To create a scenario that we can relate to, we design a fictitious project to conduct a website content audit to demonstrate the web crawling techniques. MSSQLTips.com, owned by Edgewood Solutions, has served the SQL Server community since 2006. To understand what the website has, the CTO at Edgewood Solutions wants to audit administrative contents on the website. The administrative contents include all pages except articles, for example, the Copyright, Privacy, and Disclaimer pages. These administrative web pages are static pages whose content only depends on URLs.

This article first explains how a simple web crawler can traverse web pages on its own. Given an URL, the web crawler visits the web page and extracts URLs from the page. Then, the crawler accesses these new URLs to retrieve more URLs. The process repeats, and the crawler traverses the web to visit as many pages as possible. The repetition seems infinite; however, the project created in this article defines a scope for web crawling, i.e., the web crawler should visit administrative web pages only.

We also examine the website structure. A static web page usually contains URLs that link to other web pages. We model interconnectedness using the tools of graph theory. To scratch the surface of graph theory, we briefly review graph terminology and representations. We then explore the DFS and BFS algorithms. Next, the article provides Python programs to implement these algorithms and complete the project.

The author uses Microsoft Visual Studio 2019 to edit Python scripts and test these scripts using Python 3.9 (64-bit) programming language on Windows 10 Pro 10.0 <X64>. We draw graphs using the free online tool. To create an isolated environment for the project, the author adds a virtual environment to the project using this requirement.txt:

beautifulsoup4==4.10.0
boilerpy3==1.0.5
bs4==0.0.1
certifi==2021.10.8
charset-normalizer==2.0.11
idna==3.3
joblib==1.1.0
numpy==1.22.2
pip==20.2.3
requests==2.27.1
scikit-learn==1.0.2
scipy==1.8.0
setuptools==49.2.1
soupsieve==2.3.1
threadpoolctl==3.1.0
urllib3==1.26.8
xlwt==1.3.0

1 – Prerequisite

We use Python language to implement the DFS and BFS algorithms. To walk through this article, we should be familiar with the basics of Python language, Regular Expression, and the Beautiful Soup library. We should also know the steps to create a Python project and add a virtual environment using Microsoft Visual Studio. The following articles cover these topics:

Some familiarity with the recursive programming technique and the top-down design approach would be helpful. These two articles explore these two topics:

2 – The Web Graph

In computer science, the graph data structure consists of a finite set of vertices (or nodes) and a set of edges that connect these vertices. We can use a graph data structure to represent a set of objects that relate to each other. Since static web pages often contain hyperlinks that allow users to move seamlessly from one page to another, we can view web pages and these hyperlinks as a graph. Each web page is a vertex (or node), and each hyperlink, which takes users from one page to another, is a directed edge. We can apply the DFS or BFS algorithms to traverse the graph.

_SOURCE DATA_
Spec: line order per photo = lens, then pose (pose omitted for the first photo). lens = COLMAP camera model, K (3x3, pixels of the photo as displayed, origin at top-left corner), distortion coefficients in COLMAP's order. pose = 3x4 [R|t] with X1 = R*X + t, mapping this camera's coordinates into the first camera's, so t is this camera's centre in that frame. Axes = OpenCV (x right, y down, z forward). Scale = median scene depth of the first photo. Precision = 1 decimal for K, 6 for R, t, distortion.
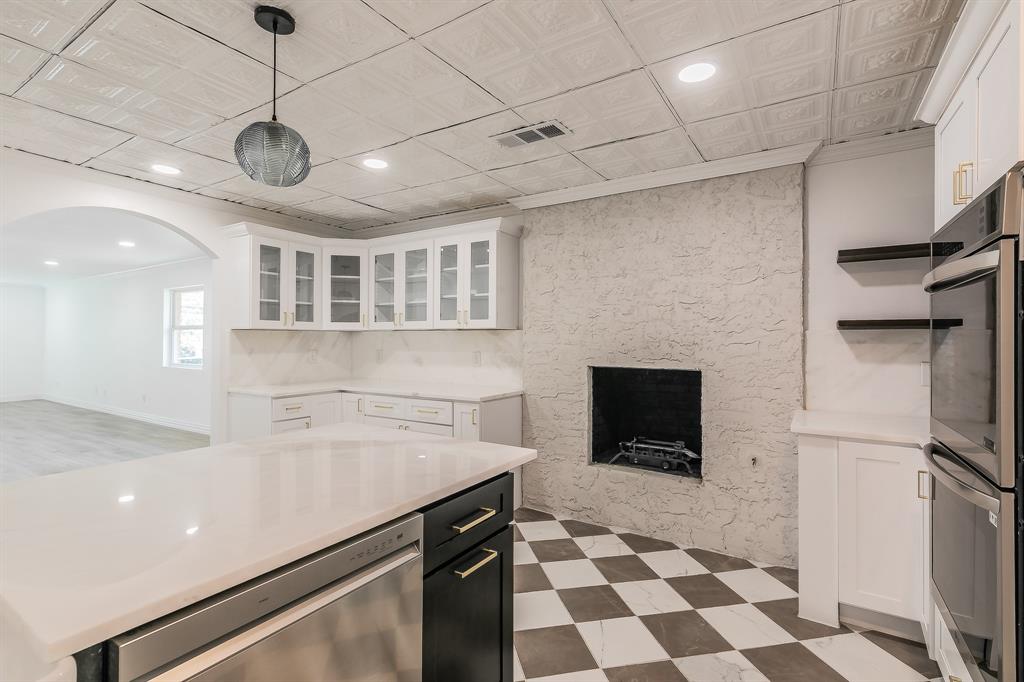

_WHAT YOU WILL DO_
**1.** Answer these from the web crawling excerpt:
(a) Since what year has MSSQLTips.com served the SQL Server community?
(b) Which Python version does the author use to test the scripts?
(c) In the web graph, what does each hyperlink become?
**2.** Please write out the web crawling excerpt from "To create a scenario" up to and including "depends on URLs.", swapping "CTO" for "CIO".
**3.** Name every administrative page that the web crawling excerpt gives as an example.

_OUTPUTS FOR THE TASKS_
**1.**
(a) 2006
(b) Python 3.9 (64-bit)
(c) A directed edge

**2.**
To create a scenario that we can relate to, we design a fictitious project to conduct a website content audit to demonstrate the web crawling techniques. MSSQLTips.com, owned by Edgewood Solutions, has served the SQL Server community since 2006. To understand what the website has, the CIO at Edgewood Solutions wants to audit administrative contents on the website. The administrative contents include all pages except articles, for example, the Copyright, Privacy, and Disclaimer pages. These administrative web pages are static pages whose content only depends on URLs.

**3.** Copyright, Privacy, Disclaimer